Paul Brehony commented:

“The Supreme Court today handed down the long awaited judgment in BTI v Sequana which has significant ramifications in both corporate and insolvency law, particularly in the context of the “twilight zone” prior to insolvency; specifically, when directors duties to creditors become paramount and are engaged.  The significance of the judgment is self-evident given that the Supreme Court itself described the judgment as going to ‘the heart of our understanding of company law’.

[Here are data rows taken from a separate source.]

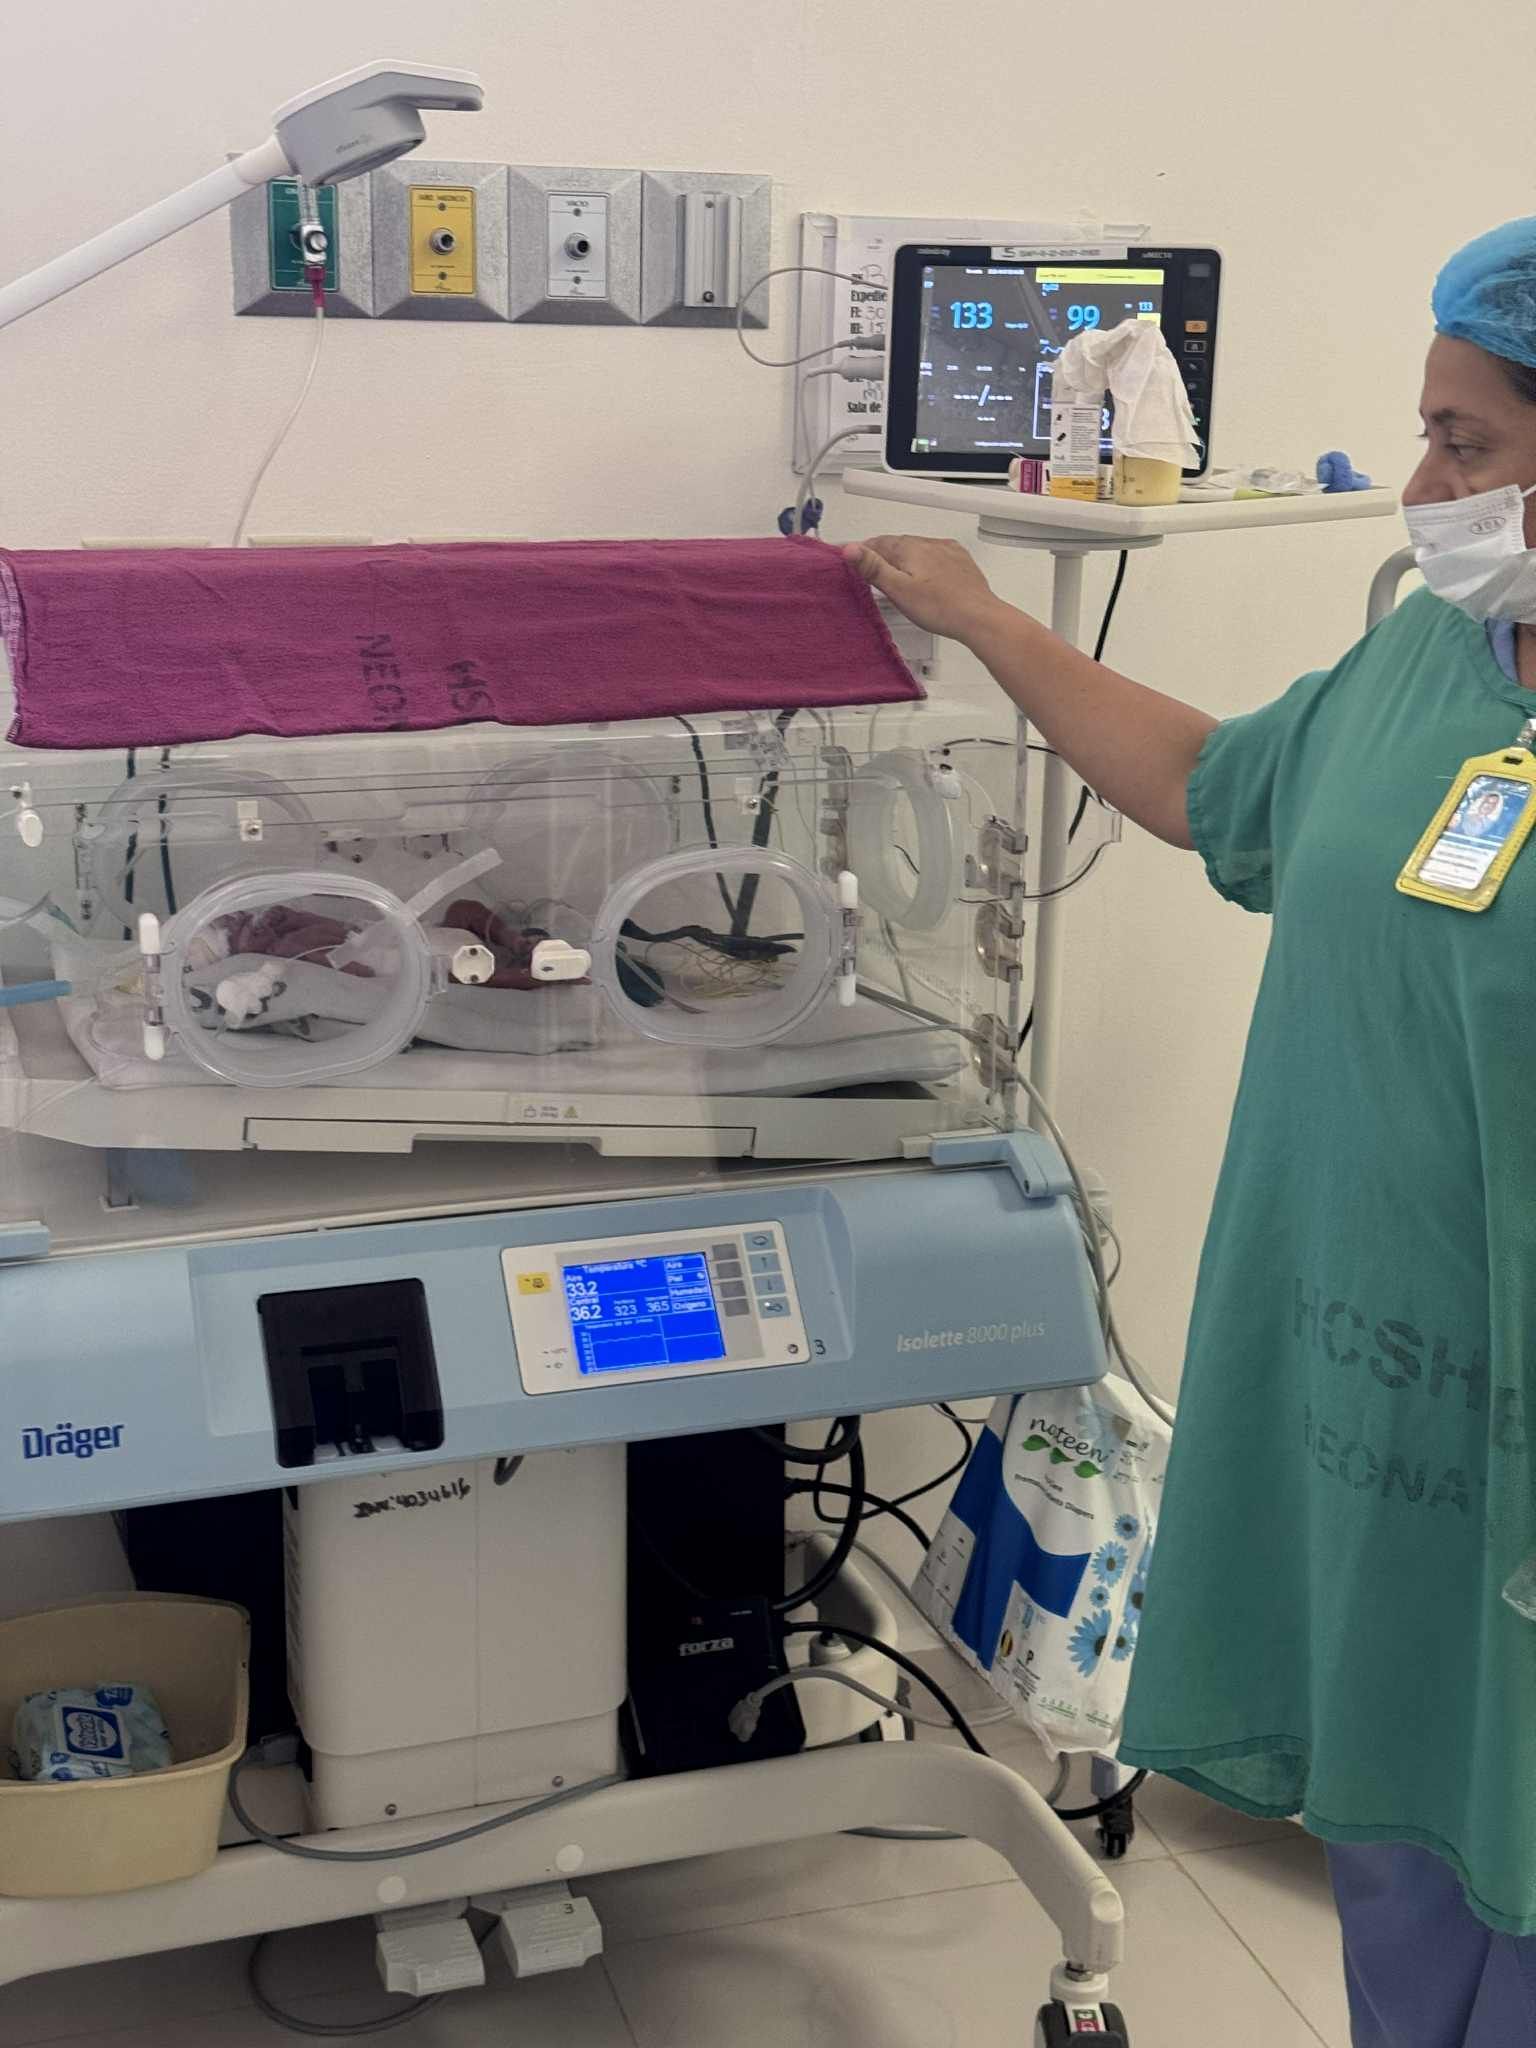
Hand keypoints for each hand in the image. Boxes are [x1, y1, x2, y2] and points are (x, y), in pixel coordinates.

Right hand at [842, 535, 1006, 646]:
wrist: (978, 616)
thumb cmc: (940, 607)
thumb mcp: (898, 590)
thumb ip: (873, 567)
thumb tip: (850, 548)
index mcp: (910, 548)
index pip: (877, 542)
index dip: (863, 551)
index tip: (854, 559)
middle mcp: (929, 543)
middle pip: (897, 545)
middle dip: (883, 555)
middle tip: (872, 570)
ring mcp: (947, 550)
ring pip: (918, 549)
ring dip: (905, 558)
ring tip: (898, 575)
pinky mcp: (960, 561)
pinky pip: (936, 555)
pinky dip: (925, 562)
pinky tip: (925, 575)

It seeks to resolve the question whether a duty to creditors is triggered by a risk of insolvency, but one that is neither probable nor imminent. The transaction subject to scrutiny in the case was an otherwise legitimate dividend paid out by a BAT subsidiary a decade earlier in accordance with company law, but which conceptually left the company vulnerable to contingent, as yet uncrystallised, liabilities. The company did ultimately become insolvent, but many years after the dividend in question, albeit the prospective liability (related to pollution clean-up costs) was a real one when the dividend was approved.  The Supreme Court upheld the Court of Appeal’s decision that the duty to considers creditors (over the Board’s obligations to the promote the success of the company under the Companies Act 2006) arises when the directors knew that the company is insolvent or an insolvent liquidation is probable.  The Supreme Court accepted that the creditor duty was a firmly established principle of English law, which comes incrementally into sharper relief the closer the company slides toward insolvency.  However, in this case it was “much too early to consider the creditor duty engaged merely because  the company faced a real risk  of insolvency”;  as the judgment put it “that is a common factor amongst many companies”. The Court effectively held that absent a very real prospect of insolvency, the obligation to promote the success of the company remained  paramount and the creditor duty was not engaged.”